In this paper we develop a deforestation detection pipeline that incorporates optical and Synthetic Aperture Radar (SAR) data. A crucial component of the pipeline is the construction of anomaly maps of the optical data, which is done using the residual space of a discrete Karhunen-Lo\`{e}ve (KL) expansion. Anomalies are quantified using a concentration bound on the distribution of the residual components for the nominal state of the forest. This bound does not require prior knowledge on the distribution of the data. This is in contrast to statistical parametric methods that assume knowledge of the data distribution, an impractical assumption that is especially infeasible for high dimensional data such as ours. Once the optical anomaly maps are computed they are combined with SAR data, and the state of the forest is classified by using a Hidden Markov Model (HMM). We test our approach with Sentinel-1 (SAR) and Sentinel-2 (Optical) data on a $92.19\,km \times 91.80\,km$ region in the Amazon forest. The results show that both the hybrid optical-radar and optical only methods achieve high accuracy that is superior to the recent state-of-the-art hybrid method. Moreover, the hybrid method is significantly more robust in the case of sparse optical data that are common in highly cloudy regions.
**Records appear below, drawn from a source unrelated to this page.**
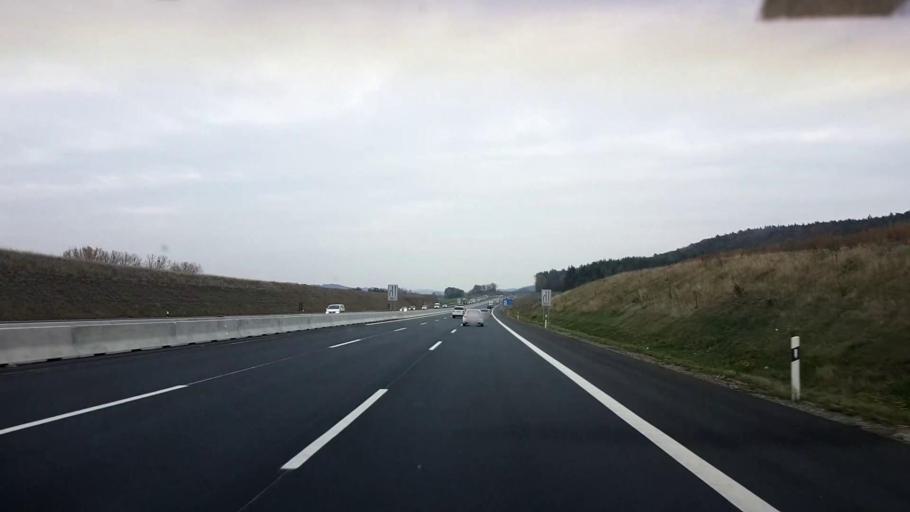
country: DE
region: Bavaria
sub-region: Regierungsbezirk Unterfranken
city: Geiselwind
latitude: 49.7691
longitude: 10.4834
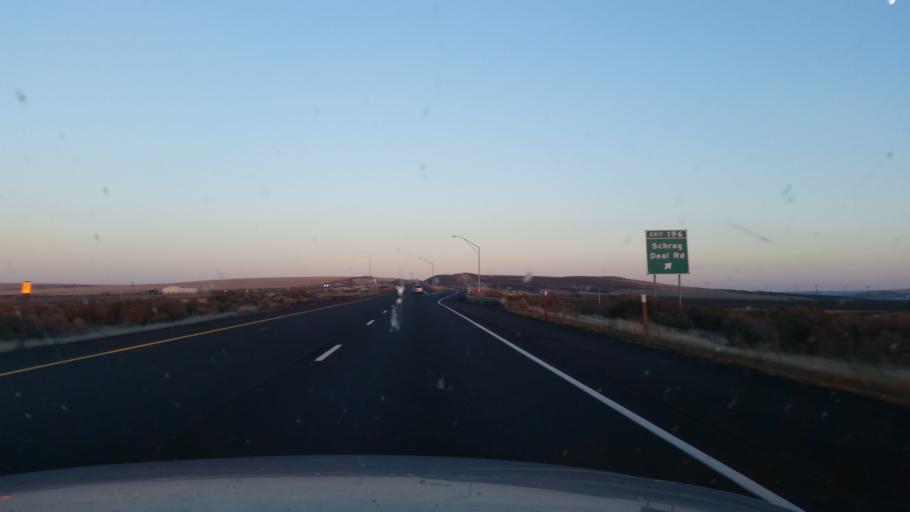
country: US
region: Washington
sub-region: Grant County
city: Warden
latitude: 47.0871
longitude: -118.8823
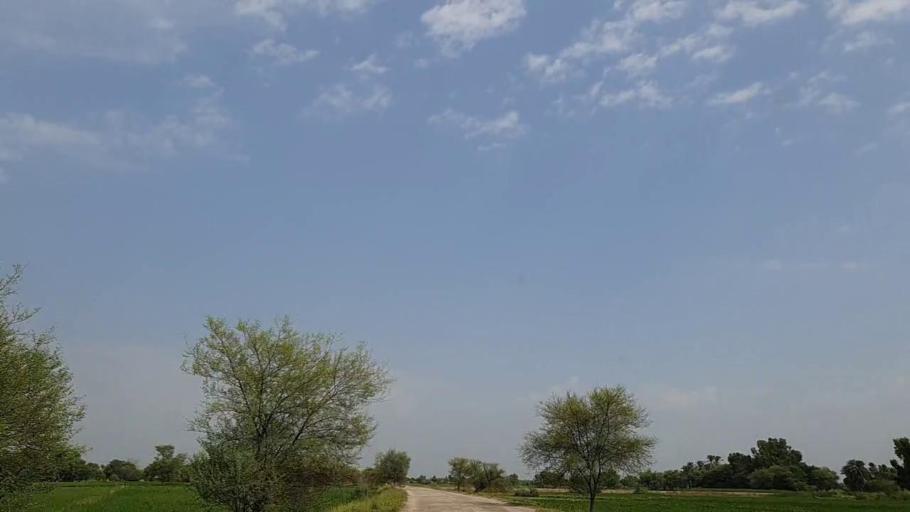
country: PK
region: Sindh
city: Khanpur
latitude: 27.8398
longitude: 69.4678
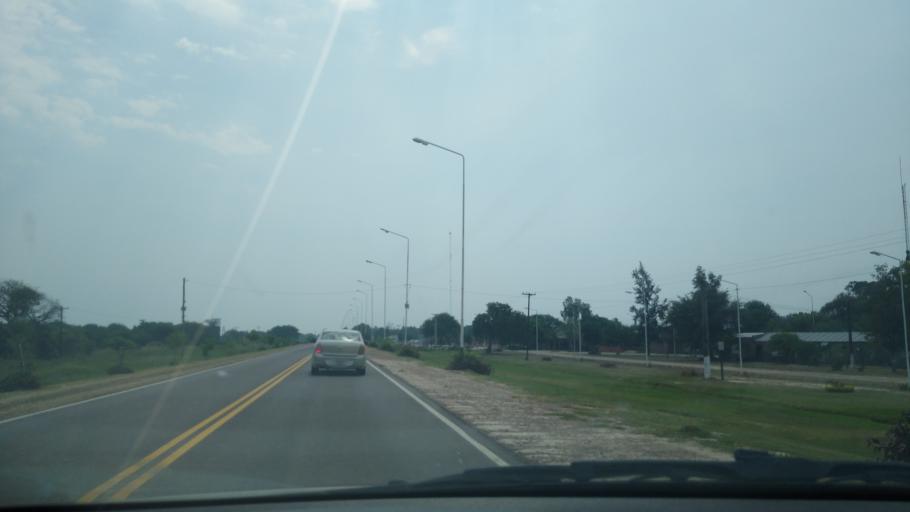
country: AR
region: Chaco
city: La Eduvigis
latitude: -26.8369
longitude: -59.0640
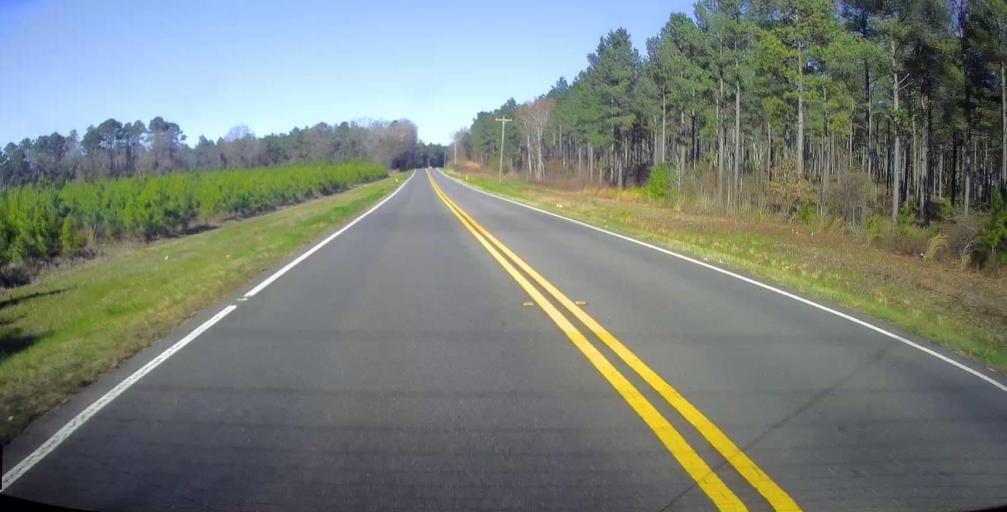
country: US
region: Georgia
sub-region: Macon County
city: Montezuma
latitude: 32.3465
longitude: -84.0192
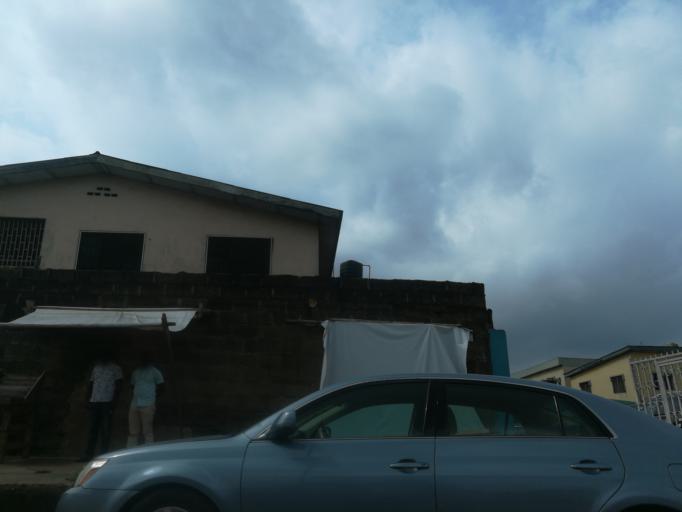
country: NG
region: Lagos
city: Ikeja
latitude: 6.6234
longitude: 3.3556
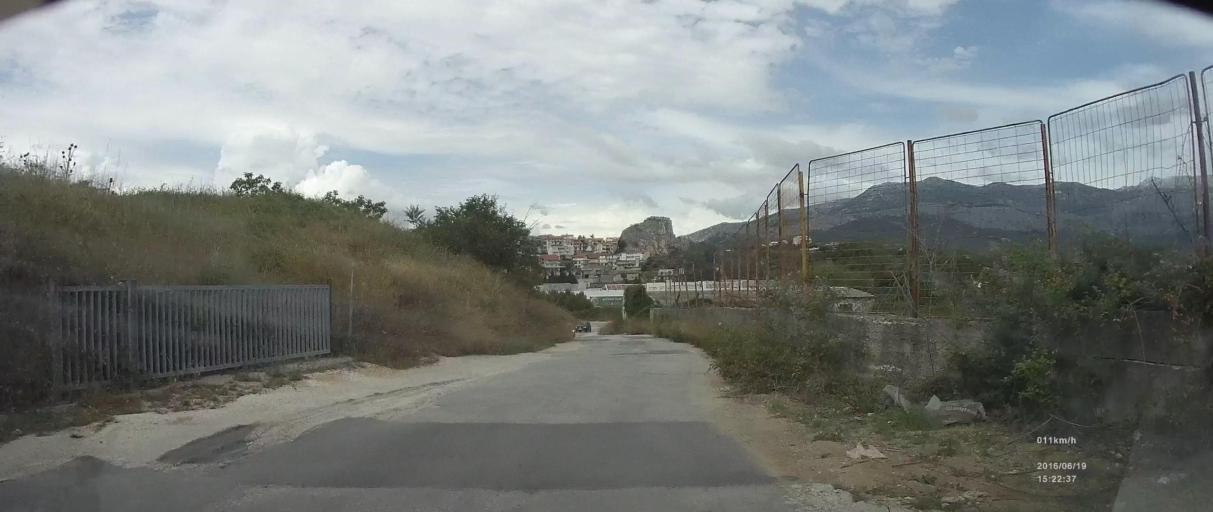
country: HR
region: Splitsko-Dalmatinska
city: Kamen
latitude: 43.5111
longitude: 16.5007
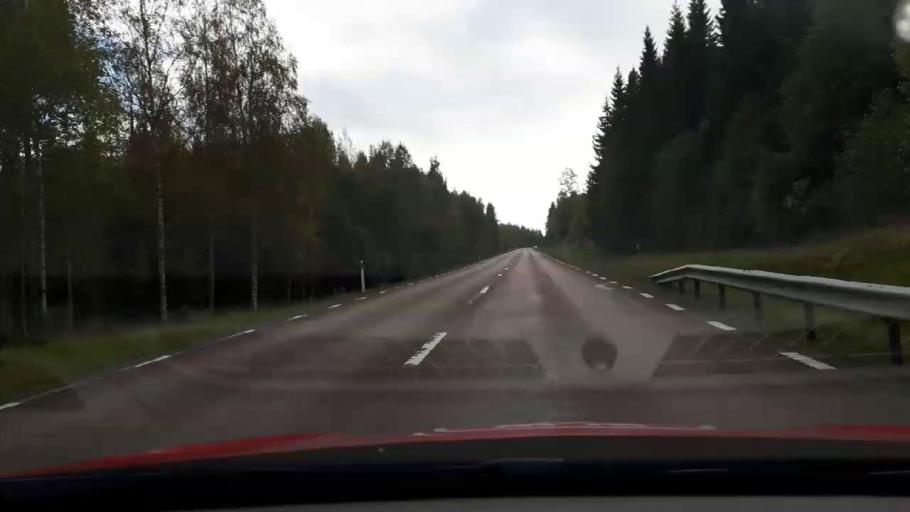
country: SE
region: Gaevleborg
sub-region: Bollnas Kommun
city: Arbra
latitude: 61.5601
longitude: 16.3406
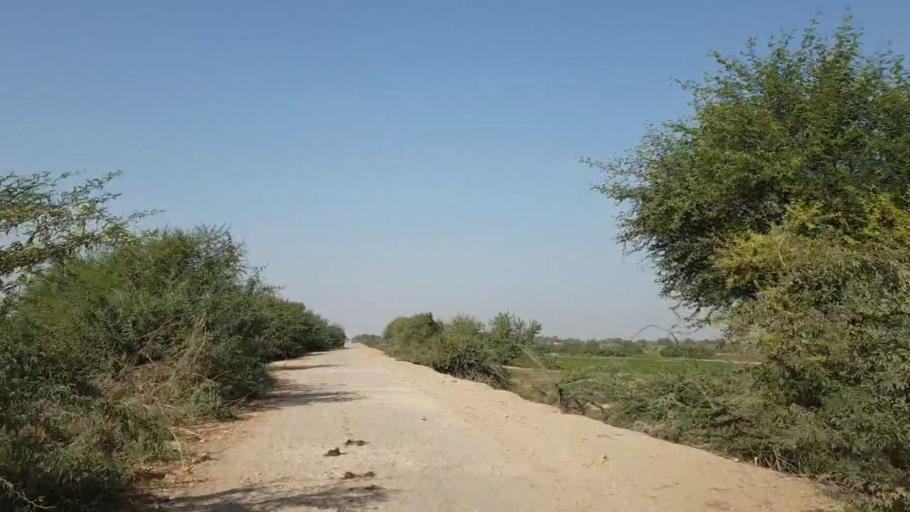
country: PK
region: Sindh
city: Digri
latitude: 24.9855
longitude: 69.1098
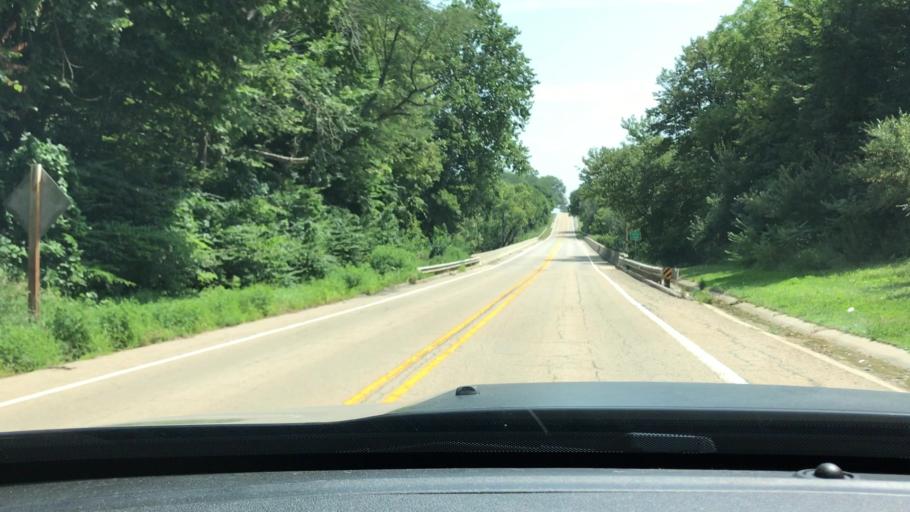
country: US
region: Illinois
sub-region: LaSalle County
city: Sheridan
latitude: 41.4852
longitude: -88.7752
翻译：本文开发了一种融合光学与合成孔径雷达（SAR）数据的森林砍伐检测流程。该流程的关键环节在于构建光学数据的异常图，这是通过离散Karhunen-Loève（KL）展开的残差空间实现的。异常量化的依据是对森林正常状态下残差分量分布所设定的集中界。该界限无需预先获知数据的分布特性，这与统计参数方法形成鲜明对比——后者通常假设已知数据分布，这种假设在实际中往往难以成立，尤其对于如本文所涉及的高维数据而言。完成光学异常图计算后，将其与SAR数据融合，并利用隐马尔可夫模型（HMM）对森林状态进行分类。我们使用Sentinel-1（SAR）和Sentinel-2（光学）数据，在亚马逊雨林一片$92.19\,km \times 91.80\,km$区域内对该方法进行了验证。结果表明：融合光学-雷达方法与纯光学方法均实现了优于当前先进混合方法的高精度检测。此外，在云雾密集区域常见的光学数据稀疏场景下，融合方法展现出显著更强的鲁棒性。